Nach diesem kurzen Intermezzo war es endlich Zeit für Bluegrass! Hayseed Dixie machen wirklich wenig Aufsehen um ihre Personen, es gibt keine Starallüren. Auf die Bühne, Instrumente ausgepackt, eingestöpselt und los geht’s! Es ist jedes Mal ein Fest, die vier Jungs zu sehen. Nur mit akustischen Instrumenten einen so groovigen Sound zu produzieren, sodass es auch deine Oma aus den Socken hauen würde, fordert einfach einen massiven Respekt. Zwischen den Songs zeigt Mastermind John Wheeler aka Barley Scotch, dass er wahrlich ein exzellentes Deutsch spricht. Ein kleiner Ratespaß um die beste deutsche Formulierung eines beliebigen Themas mit Bassisten Jake „Bakesnake“ Byers ist ein witziger Teil der Show. Auch die aktuelle präsidiale Situation wird mit einem für Amerikaner unüblichen Stilmittel in Szene gesetzt: Sarkasmus. Barley erklärt, dass es nicht „A‘merica“ sondern „The’merica“ heißt und bittet das Publikum um Mithilfe um als Antwort auf das Stichwort „The’merica“ leise „Fuck’ya“ zu hauchen. Das klappt im ersten Anlauf eher leidlich, wird aber im Laufe des Abends weiter gefestigt. Das Hayseed Dixie dieses Jahr nach Deutschen Begriffen volljährig wird ist auch Anlass für bissige Kommentare. In „The’merica“ kannst du dir mit 18 eine Knarre kaufen aber in einer Bar nicht mal ein verschissenes Bier. Ohne die letzten Amokläufe im Hinterkopf könnte man darüber lachen, wenn es nicht real und nicht so verdammt traurig wäre.

 

Aber Hayseed Dixie lassen keinen Schwermut aufkommen.
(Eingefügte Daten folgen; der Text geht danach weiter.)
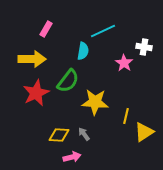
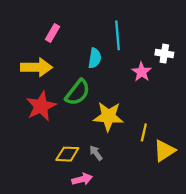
cyan line: (103, 31) -> (118, 35), turned -70

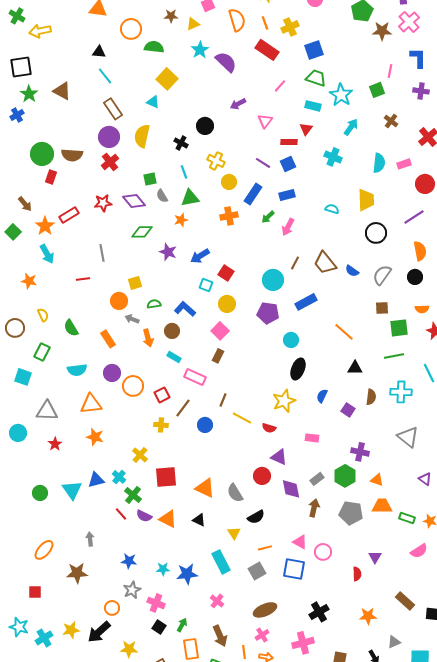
Zwischen den Ansagen und Späßen wird das geliefert, wofür die Jungs bekannt sind: Feinstes Rockgrass. Einmal querfeldein durch den Gemischtwarenladen der Pop und Rockmusik. Viel Neues war nicht dabei, aber das ist auch nicht Vonnöten. Die Stimmung war, wie zu erwarten, einfach klasse. Der Sound ging ins Bein, wer nicht tanzen kann oder will, schunkelt oder hüpft halt einfach so mit. Bassist Jake und Mandolinen Spieler „Hippy“ Joe Hymas bespaßten ebenfalls fleißig mit Grimassen das Volk. Hayseed Dixie sind musikalisch wie menschlich immer ein Hochgenuß. Nach der Zugabe geht es nicht ins zurück ins Backstage, es wird von der Bühne ins Publikum gestiegen. Am Merchandise konnte mit den Jungs dann auf Tuchfühlung gegangen werden, dabei ist sicherlich auch das ein oder andere Schwarzbier zuviel gekillt worden. Hayseed Dixie gehören für mich auf jeden Fall zu den Livebands die man unbedingt gesehen haben muss. Seid also mit dabei, wenn sie vielleicht schon nächstes Jahr wieder über den großen Teich kommen. In diesem Sinne: Let there be Rockgrass!